Coq au Vin Recipe
 
Prep time
Cook time
Total time
 
Serves: 6
Ingredients
  • 1 rooster or large chicken
  • 75 cl red wine, around 3 cups
  • 1 clove
  • 4 juniper berries
  • 2 bay leaves
  • 1-2 sprigs of thyme
  • 200 grams or 7 oz lardon (bacon)
  • 2 onions, sliced
  • 3 cloves of garlic, minced
  • butter (if needed)
  • 1.5 cups veal or chicken stock
  • ¾ cup cognac or 1 cup pear juice
  • 2½ cups mixed mushrooms
  • 2 carrots, sliced
  • 18 pearl onions
  • 2 squares of dark chocolate
Instructions
  1. Cut the coq into pieces the day before.
  2. Marinate with the wine, clove, berries, bay leaves, and thyme.
  3. The day of, remove the chicken from the marinade and pat the pieces dry. Set the marinade to the side.
  4. Cook the bacon in the pan you plan to use. Put it to the side when done.
  5. In the bacon grease, fry the onions and garlic, then put that to the side.
  6. Brown the pieces of chicken in the same pan. Add butter if it starts to stick.

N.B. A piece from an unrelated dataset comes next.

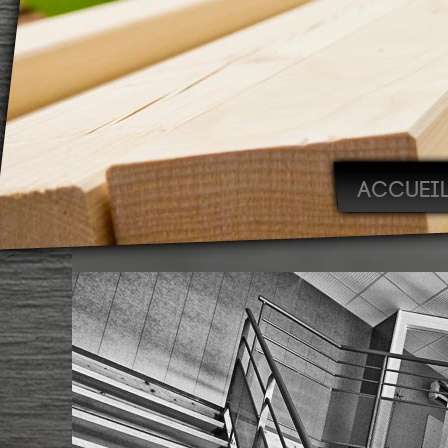
ACCUEI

  7. Optional : pour the cognac over the browned chicken and burn off the alcohol.
  8. Combine the chicken, onion and garlic, marinade, stock, and pear juice (if you didn't use cognac) in a large pot.
  9. Simmer for 1 hr 45 mins.
  10. Pre-heat the oven to 180°C or 350°F.
  11. Remove the chicken from the broth and bake for 30-45 minutes.
  12. To the broth, add the chocolate squares, carrots and pearl onions. Uncover and put on high heat. Boil until the sauce is reduced.
  13. On the side, stir-fry the mushrooms until cooked and the excess liquid is gone.
  14. When the chicken is done baking, and the sauce is reduced, add the mushrooms and bacon to the sauce. Then add the chicken pieces.
  15. Serve coq au vin over tagliatelle or boiled potatoes with parsley.